PC
It shouldn’t come as a surprise to anyone that the next game from the developers of A Good Snowman Is Hard To Build and Sokobond is looking incredibly promising. But it’s still good to see! I’ve had my hands on a preview build of what is said to be the first hour of the game, but has given me a lot more than that!
A Monster’s Expedition: Through Human Exhibitions is a mixture of a traditional puzzle game format, and an open-world adventure through a monster museum about their peculiar human predecessors. You’re pushing logs about little islands to build bridges between them, then reading the little plaques on the exhibitions that real fascinating facts about the humans of Englandland.
I immediately found this more approachable than the trickier Snowman and Sokobond. The core mechanic is a simple one: knocking over trees, then rolling their trunks into the water to create bridges, rafts, and so on. Trees fall in one of the four cardinal directions. Then if pushed sideways roll until they bump into something or fall in water, or if pushed lengthways move one tile at a time between being upright or lying flat. It’s all about juggling their positions so they can hit the water at in the right place, facing the right way, in the right order.
But unlike too many puzzles employing similar mechanics, it doesn’t feel endlessly punishing. Exploration, trying something out to see if it works, feels much more available, with the game allowing you to move back any number of steps at any point, or reset an entire island to its starting state without losing any previous progress. There’s no sense that this is a failure, no penalising for undoing moves, no counter on the screen tut-tuttingly counting your errors. And that makes for such a more attractive experience.
The “open world” aspect helps here too. If you’re stuck on a particular island, then just run elsewhere and try and different group of puzzles for a bit, then return when inspiration strikes. In my first hour and a bit with the game I’d explored and solved puzzles on 54 islands, in various biomes, with a growing number of techniques based on the length of the logs, the available obstacles, and my patience with figuring out the tougher puzzles to reach the bonus areas. And this is apparently just the first part of the larger game.
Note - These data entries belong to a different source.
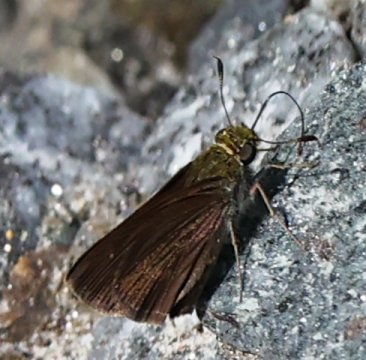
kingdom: Animalia
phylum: Arthropoda
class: Insecta
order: Lepidoptera
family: Hesperiidae
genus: Euphyes
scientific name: Euphyes vestris
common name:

It’s beautifully drawn, a really serene atmosphere to match the gentle tone to the challenge, and the faceless little monster is rather adorable. Especially the way he’ll sit down and dangle his legs if you walk him to an edge. It’s impressive how much character can be conveyed by what’s essentially a black egg with a backpack. Add the silly pleasure of the exhibitions, and the result is a very charming game.
I suppose a lot depends upon how much variety their is as the game develops, and indeed whether the difficulty ramps up to a point where it loses some players. We’ll learn later this year when the game is released on Itch and Steam. In the meantime, it’s definitely worth wishlisting.